KUALA LUMPUR: The Malaysian King put an end to the political quarrelling at a meeting held on Tuesday with his fellow party leaders. As he set out to start the process of choosing the next Prime Minister of the country in the midst of a deteriorating Covid-19 outbreak.
Muhyiddin Yassin, the former Prime Minister, announced his resignation on Monday after under a year and a half in office. His resignation led to a mounting public outrage regarding his administration’s poor handling of the pandemic. One of the world’s highest infection rates and deaths per capita were recorded in Malaysia during the ongoing pandemic. As daily cases breached 20,000 this month notwithstanding a seven-month state of emergency and lockdown since June.
A new general election has been ruled out by the Malaysian King, Sultan Abdulah Sultan Ahmad Shah. In light of the fact that many parts of the country are Covid-19 red zones and health facilities are inadequate. Muhyiddin was delegated caretaker Prime Minister until the replacement is found.
Anwar Ibrahim, the opposition leader, who is one of the eight party leaders called for a meeting at the palace. He said that the king asked them to end their squabbling. He added that the King focused on the fact that the new leader must not be vindictive. And that all parties should work in harmony in handling the pandemic and restoring the economy.
The King has the right to appoint the rightful candidate with the majority support of the Parliament as the Prime Minister. While he plays largely a ceremonial role.
Muhyiddin came into power as the prime minister in March 2020 after he initiated the breakdown of the reformist government that won the 2018 elections. With an unsteady alliance and a razor-thin majority in Parliament. He turned into the country’s shortest-serving Prime Minister.
The King likewise asked all the lawmakers to present the name of the rightful candidate for the Prime Minister’s post individually by Wednesday.
Conducting the elections this time is going to be a tough job for the King as no alliance holds a majority. Anwar’s three-party alliance and the biggest opposition bloc has been nominated. Anwar yet has the support of only 90 lawmakers shy of the 111 required for a simple majority. Which is even less than the 100 lawmakers who decided to support Muhyiddin.
Anwar had a relief when a party from Eastern Sabah state with 8 lawmakers promised him their support. If he somehow manages to get sufficient numbers.
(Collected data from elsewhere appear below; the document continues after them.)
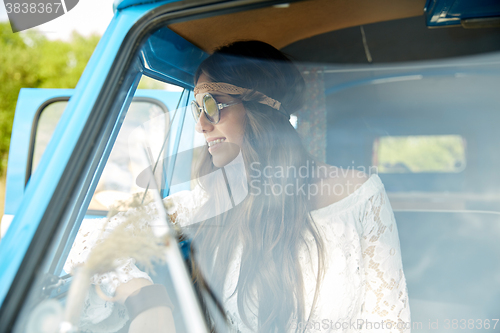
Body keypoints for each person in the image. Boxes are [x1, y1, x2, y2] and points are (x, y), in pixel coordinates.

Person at [65, 40, 410, 333]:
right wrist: (146, 297)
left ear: (264, 110)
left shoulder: (361, 194)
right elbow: (90, 241)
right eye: (196, 109)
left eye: (213, 106)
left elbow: (389, 321)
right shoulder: (210, 196)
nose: (201, 125)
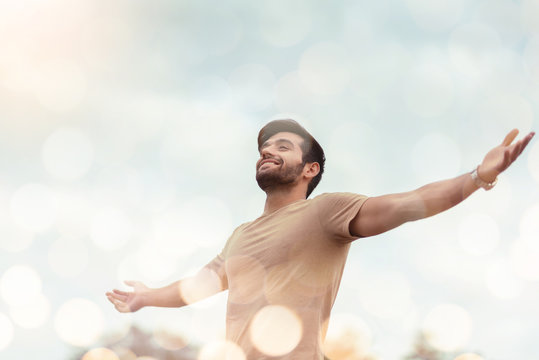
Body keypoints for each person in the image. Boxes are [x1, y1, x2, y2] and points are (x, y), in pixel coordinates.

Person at [106, 119, 535, 359]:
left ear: (309, 170)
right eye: (265, 147)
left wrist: (479, 177)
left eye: (284, 147)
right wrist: (146, 298)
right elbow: (192, 289)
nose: (268, 151)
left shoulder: (326, 211)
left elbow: (410, 203)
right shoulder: (240, 236)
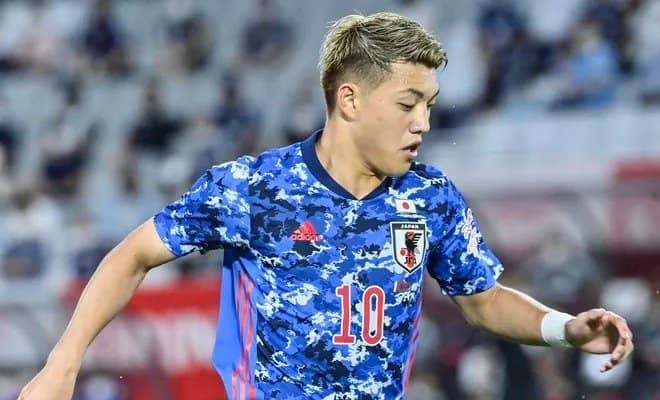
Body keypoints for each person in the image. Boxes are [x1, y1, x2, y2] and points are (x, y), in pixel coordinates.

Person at [19, 12, 634, 400]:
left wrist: (564, 328)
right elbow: (131, 255)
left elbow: (484, 301)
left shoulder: (430, 197)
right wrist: (62, 364)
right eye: (407, 103)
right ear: (350, 100)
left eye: (429, 105)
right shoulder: (256, 187)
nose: (423, 122)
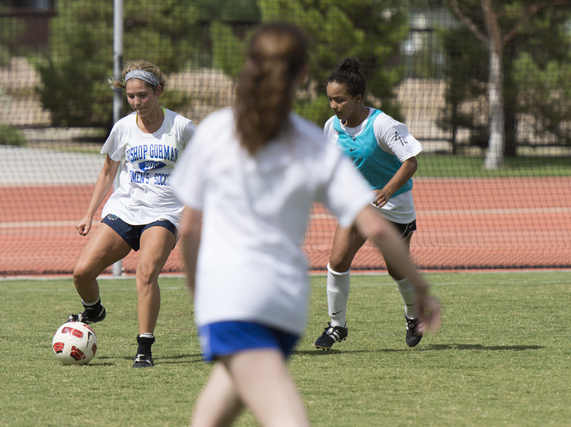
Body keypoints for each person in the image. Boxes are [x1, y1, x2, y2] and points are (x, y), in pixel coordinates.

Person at [172, 23, 440, 427]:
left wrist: (196, 287)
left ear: (248, 67)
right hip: (284, 299)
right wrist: (424, 288)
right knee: (220, 399)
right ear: (302, 77)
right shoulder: (316, 140)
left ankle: (378, 316)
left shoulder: (213, 131)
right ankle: (337, 325)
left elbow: (189, 228)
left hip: (230, 296)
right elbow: (375, 228)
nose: (333, 105)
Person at [68, 60, 196, 368]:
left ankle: (144, 347)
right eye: (131, 96)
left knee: (146, 273)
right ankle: (94, 309)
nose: (136, 102)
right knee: (81, 272)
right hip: (125, 209)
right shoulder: (123, 127)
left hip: (165, 212)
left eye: (143, 95)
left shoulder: (181, 127)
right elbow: (107, 172)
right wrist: (89, 213)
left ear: (158, 91)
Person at [314, 57, 425, 351]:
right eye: (330, 100)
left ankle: (414, 316)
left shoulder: (383, 125)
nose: (334, 105)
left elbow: (410, 162)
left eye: (340, 100)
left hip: (394, 206)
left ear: (358, 99)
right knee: (337, 261)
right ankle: (337, 326)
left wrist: (387, 190)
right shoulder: (331, 127)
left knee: (397, 271)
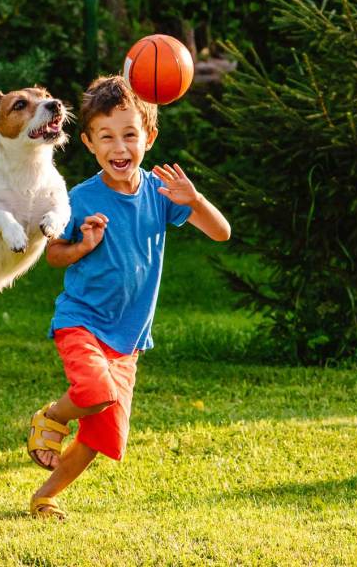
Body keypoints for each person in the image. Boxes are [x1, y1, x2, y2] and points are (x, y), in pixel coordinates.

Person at [26, 75, 231, 519]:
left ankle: (46, 495)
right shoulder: (79, 197)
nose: (120, 148)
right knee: (94, 391)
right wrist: (82, 246)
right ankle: (52, 418)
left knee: (103, 436)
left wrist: (194, 199)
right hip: (82, 320)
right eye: (107, 137)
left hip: (127, 339)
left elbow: (221, 232)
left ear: (149, 138)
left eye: (130, 135)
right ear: (88, 143)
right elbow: (54, 256)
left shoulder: (161, 193)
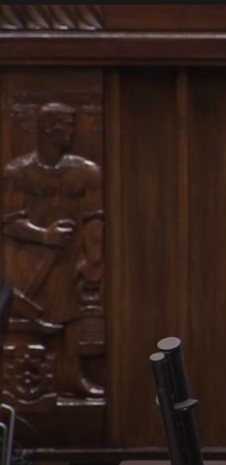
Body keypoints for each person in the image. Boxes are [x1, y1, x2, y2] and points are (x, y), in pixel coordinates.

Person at [2, 101, 105, 400]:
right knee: (27, 322)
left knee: (70, 317)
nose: (70, 132)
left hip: (68, 258)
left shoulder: (86, 172)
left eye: (72, 126)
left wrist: (94, 258)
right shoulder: (18, 172)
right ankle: (19, 384)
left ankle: (71, 377)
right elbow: (9, 221)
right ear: (47, 129)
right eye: (64, 126)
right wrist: (44, 235)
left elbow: (94, 218)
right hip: (27, 260)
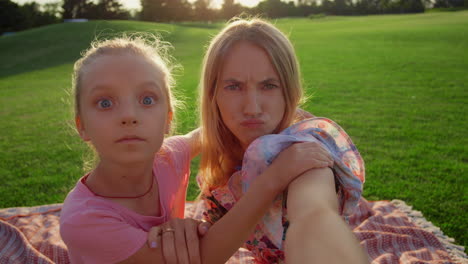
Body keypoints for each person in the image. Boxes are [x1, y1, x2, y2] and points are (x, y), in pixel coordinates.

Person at [195, 18, 369, 263]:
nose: (252, 108)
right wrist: (271, 181)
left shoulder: (301, 151)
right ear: (213, 96)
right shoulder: (221, 168)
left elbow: (314, 214)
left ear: (289, 92)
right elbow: (206, 257)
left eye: (269, 85)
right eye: (234, 86)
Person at [59, 36, 208, 264]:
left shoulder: (168, 159)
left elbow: (205, 134)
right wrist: (270, 181)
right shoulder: (82, 220)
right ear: (82, 126)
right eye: (105, 103)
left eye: (147, 99)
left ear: (168, 119)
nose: (129, 116)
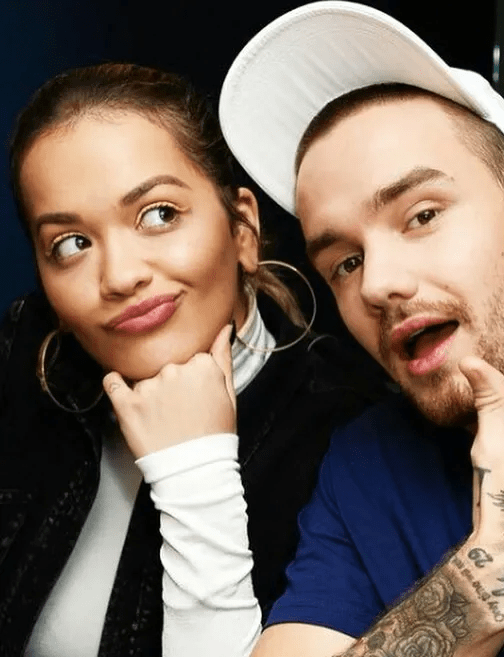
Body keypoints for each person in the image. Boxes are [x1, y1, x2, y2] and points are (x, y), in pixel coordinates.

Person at [216, 2, 504, 656]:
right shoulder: (368, 465)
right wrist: (484, 589)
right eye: (345, 261)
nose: (374, 284)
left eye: (420, 215)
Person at [0, 62, 384, 657]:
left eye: (159, 214)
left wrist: (195, 474)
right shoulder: (22, 365)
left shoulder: (352, 437)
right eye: (70, 244)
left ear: (243, 231)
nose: (122, 275)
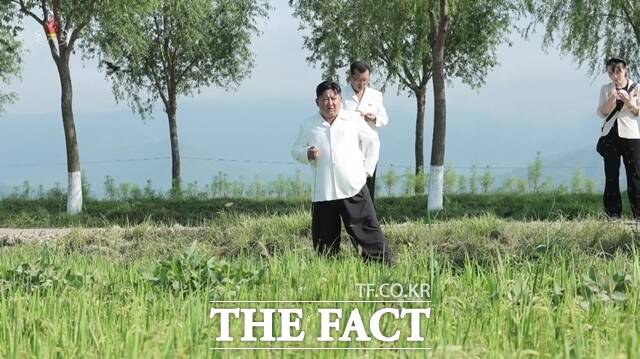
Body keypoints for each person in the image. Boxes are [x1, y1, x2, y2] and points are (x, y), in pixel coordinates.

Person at [292, 80, 394, 264]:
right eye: (324, 99)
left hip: (352, 186)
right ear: (317, 102)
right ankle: (327, 270)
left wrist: (367, 171)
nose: (330, 103)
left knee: (366, 230)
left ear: (340, 99)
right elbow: (296, 150)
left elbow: (373, 142)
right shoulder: (308, 124)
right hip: (323, 190)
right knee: (324, 239)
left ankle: (382, 265)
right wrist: (306, 154)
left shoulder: (353, 119)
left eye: (333, 98)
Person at [596, 57, 640, 219]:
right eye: (610, 73)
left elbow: (637, 112)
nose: (614, 76)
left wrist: (629, 102)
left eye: (618, 71)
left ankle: (638, 214)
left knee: (635, 174)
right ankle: (613, 214)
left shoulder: (636, 87)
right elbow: (601, 113)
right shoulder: (606, 89)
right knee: (611, 174)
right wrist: (611, 98)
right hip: (610, 135)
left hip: (631, 135)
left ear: (625, 69)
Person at [342, 61, 389, 203]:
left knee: (368, 186)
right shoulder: (341, 94)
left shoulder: (375, 95)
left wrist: (375, 118)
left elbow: (384, 119)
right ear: (351, 77)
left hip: (369, 148)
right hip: (349, 147)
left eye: (365, 80)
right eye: (359, 80)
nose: (362, 84)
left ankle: (369, 219)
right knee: (349, 187)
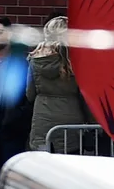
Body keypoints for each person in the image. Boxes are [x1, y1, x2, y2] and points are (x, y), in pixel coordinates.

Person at [0, 18, 33, 182]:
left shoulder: (21, 63)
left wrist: (16, 119)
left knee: (11, 177)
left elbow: (29, 95)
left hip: (11, 130)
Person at [25, 16, 84, 154]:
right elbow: (84, 95)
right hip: (71, 119)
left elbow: (29, 94)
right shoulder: (77, 62)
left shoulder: (35, 60)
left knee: (43, 167)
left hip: (42, 119)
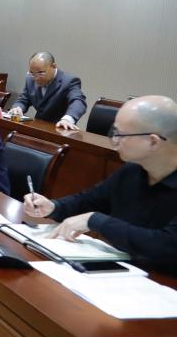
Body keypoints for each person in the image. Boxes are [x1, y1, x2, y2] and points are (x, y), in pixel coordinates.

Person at [22, 96, 177, 268]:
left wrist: (97, 221)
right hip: (126, 269)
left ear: (153, 141)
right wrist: (53, 207)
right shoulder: (132, 170)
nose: (114, 141)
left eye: (120, 134)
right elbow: (88, 201)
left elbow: (167, 246)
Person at [8, 52, 87, 130]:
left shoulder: (68, 81)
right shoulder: (30, 78)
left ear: (54, 66)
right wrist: (18, 108)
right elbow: (24, 99)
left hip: (59, 129)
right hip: (37, 127)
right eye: (32, 72)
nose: (36, 78)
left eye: (41, 73)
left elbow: (78, 101)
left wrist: (67, 119)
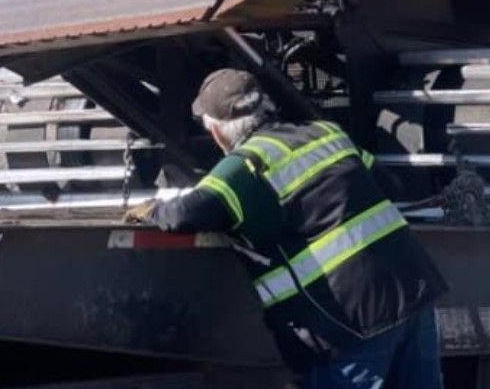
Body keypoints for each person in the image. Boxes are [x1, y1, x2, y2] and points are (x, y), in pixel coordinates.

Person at [125, 68, 448, 389]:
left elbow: (186, 213)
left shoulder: (244, 167)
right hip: (414, 293)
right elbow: (390, 184)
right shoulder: (327, 133)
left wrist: (152, 210)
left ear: (217, 132)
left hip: (353, 322)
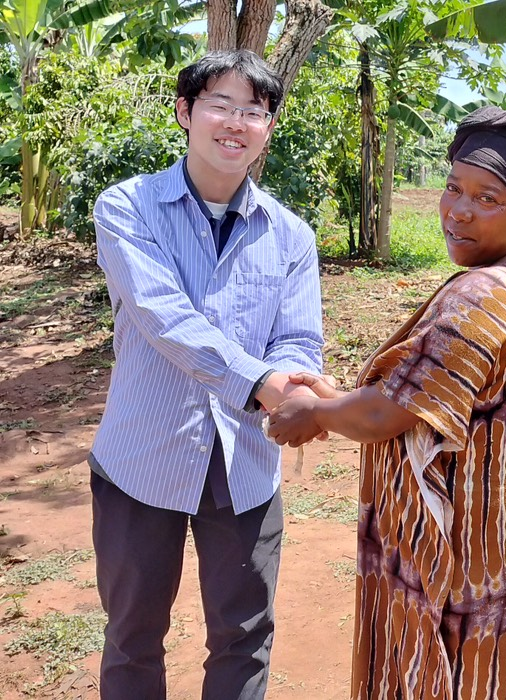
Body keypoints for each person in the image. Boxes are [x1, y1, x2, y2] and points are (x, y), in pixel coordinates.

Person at [266, 106, 506, 699]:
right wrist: (337, 399)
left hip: (475, 577)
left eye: (488, 198)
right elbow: (422, 402)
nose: (458, 210)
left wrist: (315, 412)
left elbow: (384, 416)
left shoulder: (481, 298)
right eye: (453, 188)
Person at [89, 50, 324, 699]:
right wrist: (264, 385)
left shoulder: (291, 236)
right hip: (143, 457)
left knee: (244, 635)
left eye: (253, 110)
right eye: (219, 104)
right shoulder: (127, 208)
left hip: (245, 465)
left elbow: (300, 339)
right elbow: (164, 316)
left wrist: (299, 385)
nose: (235, 122)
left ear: (269, 127)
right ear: (185, 111)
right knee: (133, 636)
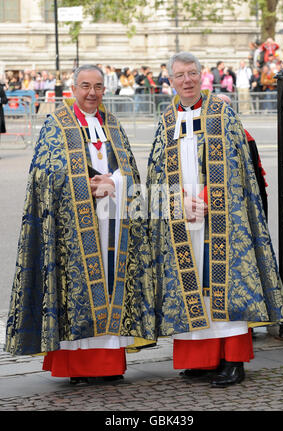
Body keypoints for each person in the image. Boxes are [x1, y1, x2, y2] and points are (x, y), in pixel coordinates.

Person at [146, 52, 283, 388]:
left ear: (202, 75)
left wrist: (210, 200)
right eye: (179, 75)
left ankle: (232, 360)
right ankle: (200, 359)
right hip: (183, 216)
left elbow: (236, 164)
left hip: (221, 215)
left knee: (225, 285)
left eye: (192, 73)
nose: (187, 80)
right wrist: (177, 201)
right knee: (193, 284)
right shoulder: (166, 120)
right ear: (171, 80)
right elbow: (155, 170)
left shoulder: (221, 111)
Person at [5, 64, 155, 384]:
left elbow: (131, 169)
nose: (92, 93)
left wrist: (115, 183)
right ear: (74, 89)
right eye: (85, 86)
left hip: (112, 218)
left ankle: (110, 364)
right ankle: (79, 367)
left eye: (98, 87)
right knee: (79, 290)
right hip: (72, 225)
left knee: (112, 284)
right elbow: (42, 175)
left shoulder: (112, 123)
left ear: (105, 90)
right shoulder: (57, 124)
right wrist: (83, 186)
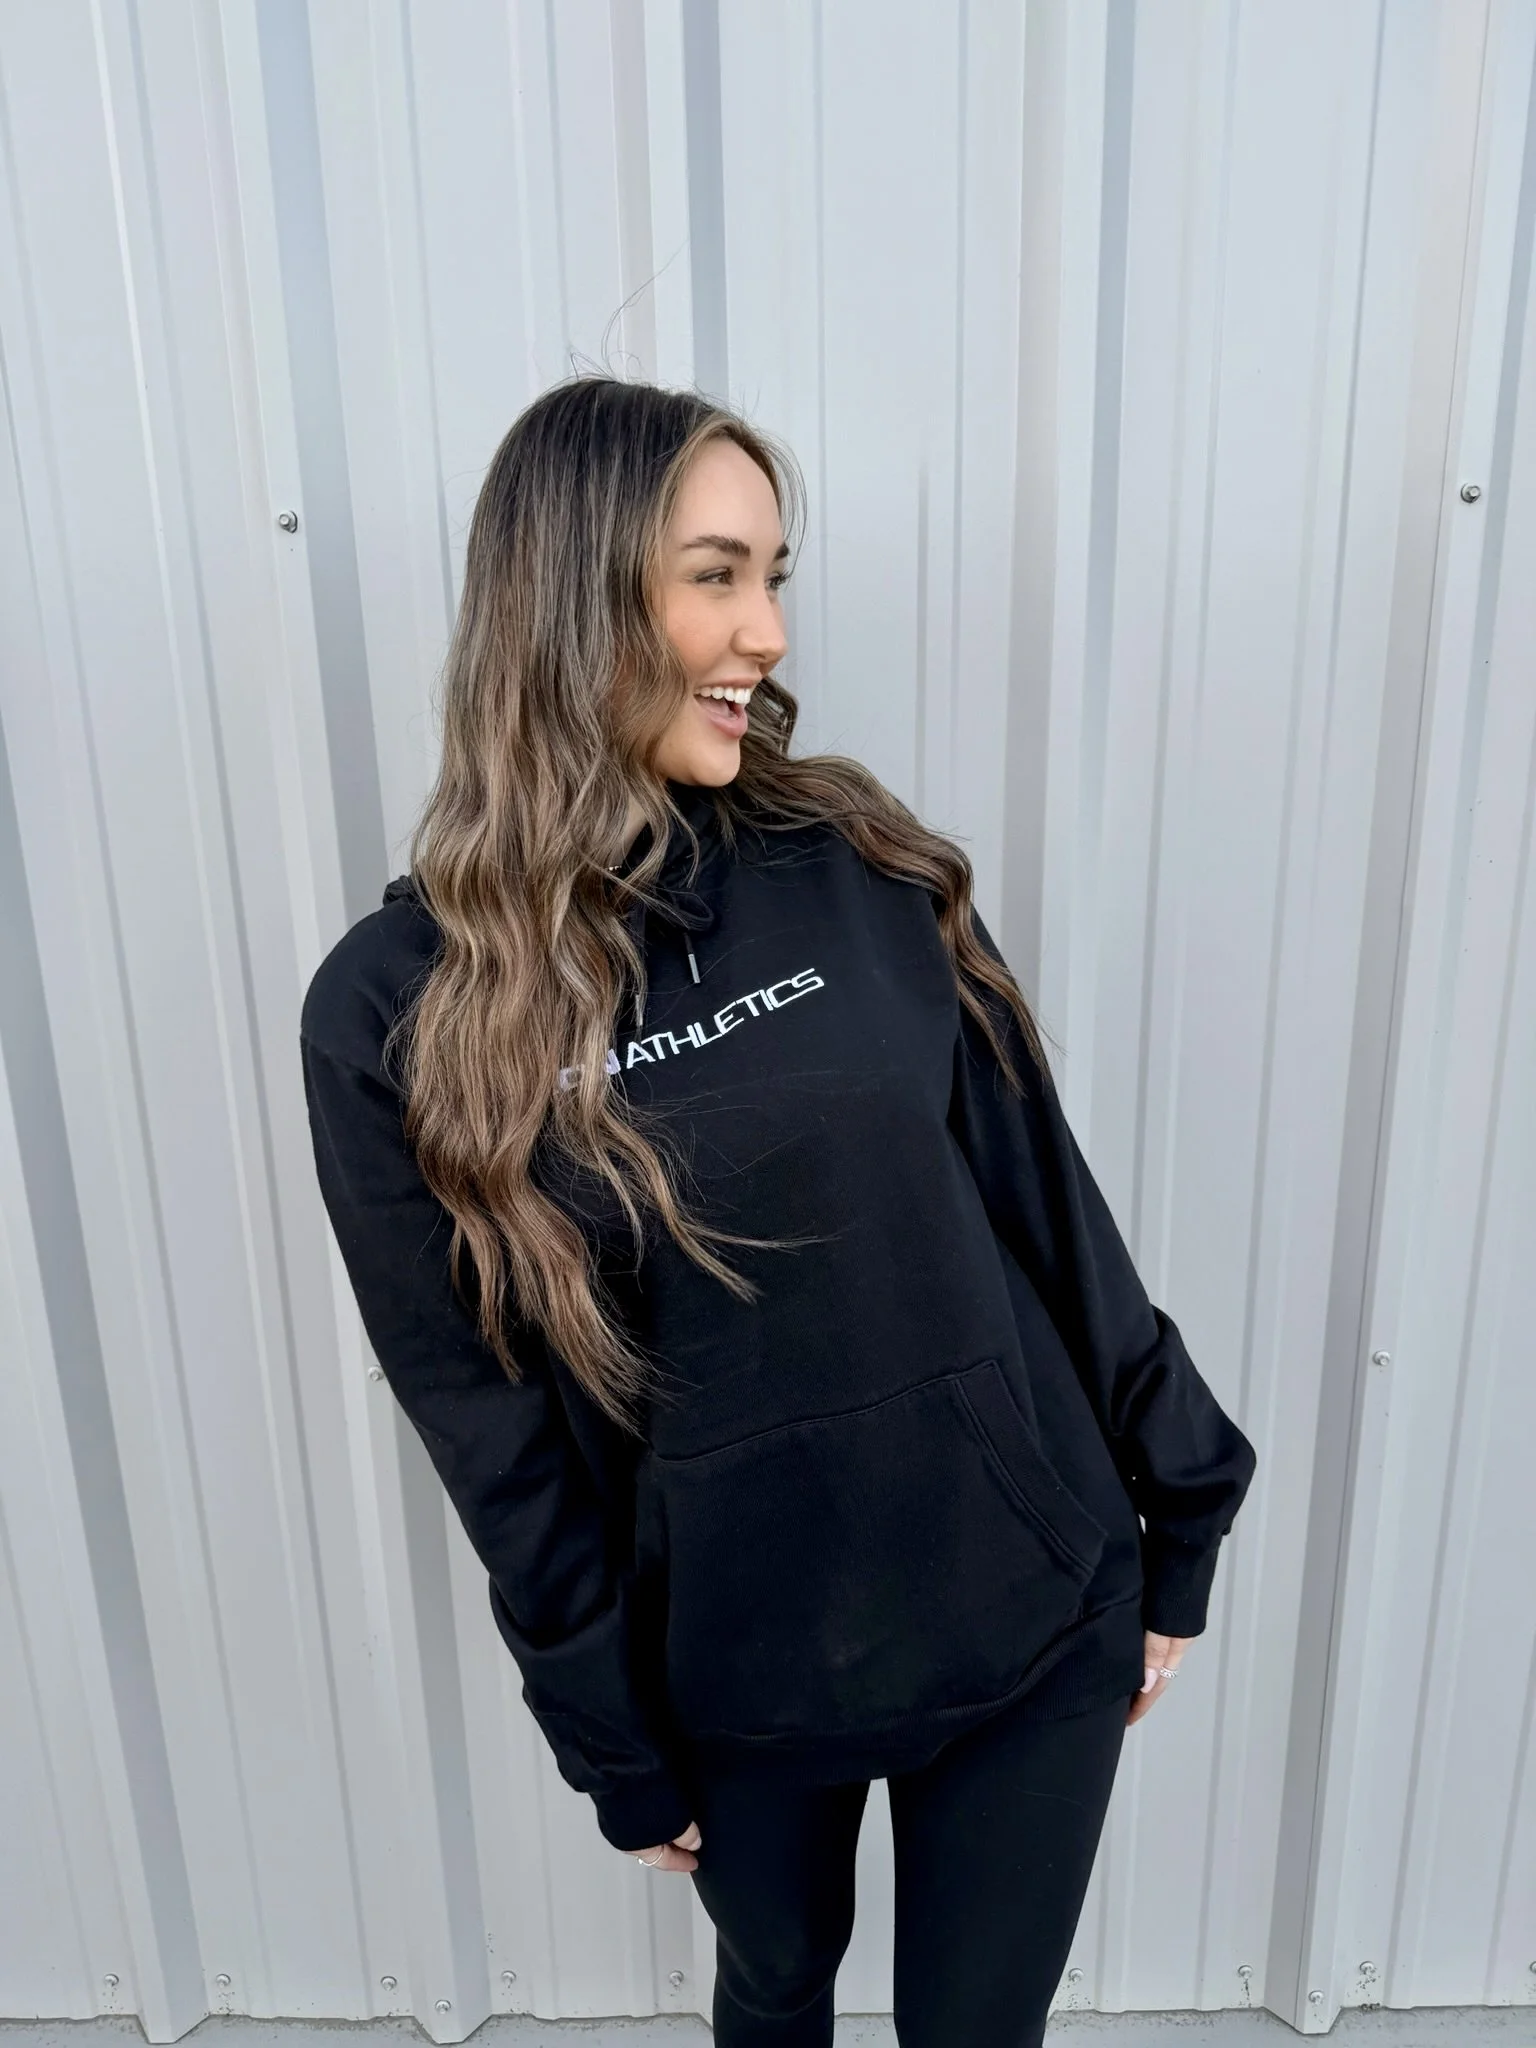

Former deputy prime minister Ismail Sabri from UMNO is among the other contenders. UMNO is the biggest party in Muhyiddin’s alliance with the largest number of 38 lawmakers. Sabri earlier led a faction to support Muhyiddin which was strictly opposed by UMNO. As a consequence, he might not get his party’s support in the elections.
Razaleigh Hamzah, an 84-year-old prince who previously served as a finance minister is another possible candidate as per the local media. Razaleigh is looked at as a neutral candidate who might unite the party’s warring factions, he is likewise a UMNO lawmaker.
In the meantime, Mahathir, 96, has asked for a national recovery council to be framed and driven mainly by the experts to resolve the country’s economic and health crisis.